AH: I went back to Japan twice before the war. Once when I was quite young and then once in about, I think it was about '39, when I had, I had a sister who was born at our previous visit to Japan. And at that time, the American immigration laws would not allow her to be, to come to this country, even though she was my sister. And so she was left there. And a couple who had no children asked to take care of her. And by, it was, 1939, I think it was, she got ill, just, just in senior high school, and passed away. So that was the reason we went back to Japan. And at that time, Japan was at war in Manchuria. And every young male was being conscripted. And all my relatives told me to just, "Get out -- get out of Japan and go back to America."

LH: You mean to say even though you were an American citizen, that they could have...

AH: Didn't matter, didn't matter because I think we had dual citizenship. The, all the Japanese gave their children, I think, dual citizenship. So I came back by myself. And of course, after the war, or prior to the war, many of the dual citizenships were cancelled. But the parents, our parents, had attachment to Japan because that's the only country that they had. And so, I think that's the reason they chose to make their children citizens of Japan also.

LH: Being that you had a way to see two countries, how did it affect, affect how you thought of the two? Could you compare them?

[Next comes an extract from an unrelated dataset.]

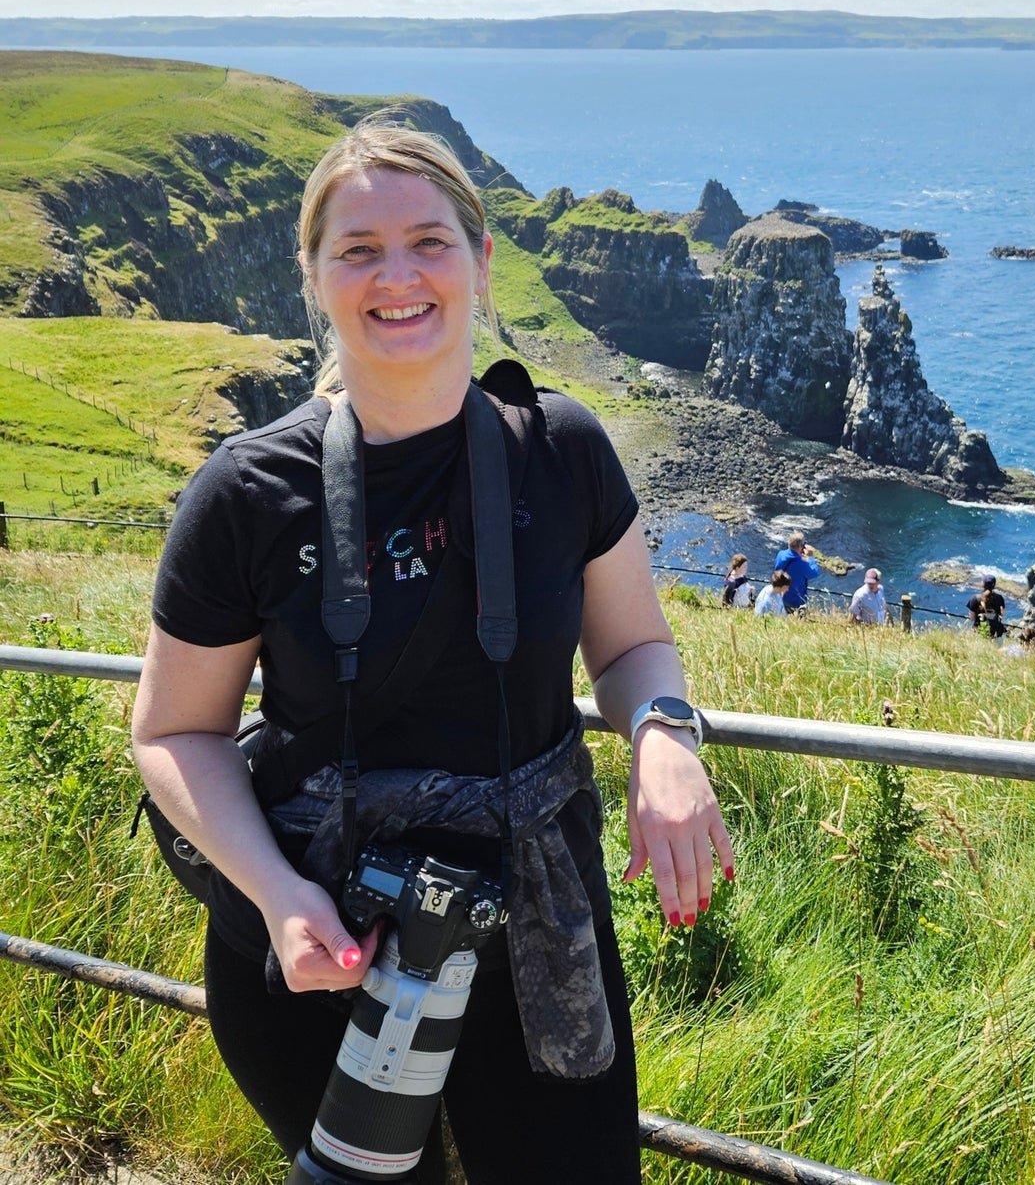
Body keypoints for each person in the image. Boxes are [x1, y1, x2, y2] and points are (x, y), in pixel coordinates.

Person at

AH: Well, the first time, I can't remember too well. But the second time I went back, I felt like a foreigner, and yet suddenly, here I was surrounded by all Japanese, familiar places and I really felt at home. Because until then I associated only Nihonjins in the Japanese community in this country. But aside from that I didn't like the conditions that they had to live in. And I would much prefer this country. But I still remember that feeling of, somehow or other, it felt expanded, that you were a part, a wholehearted part of the community.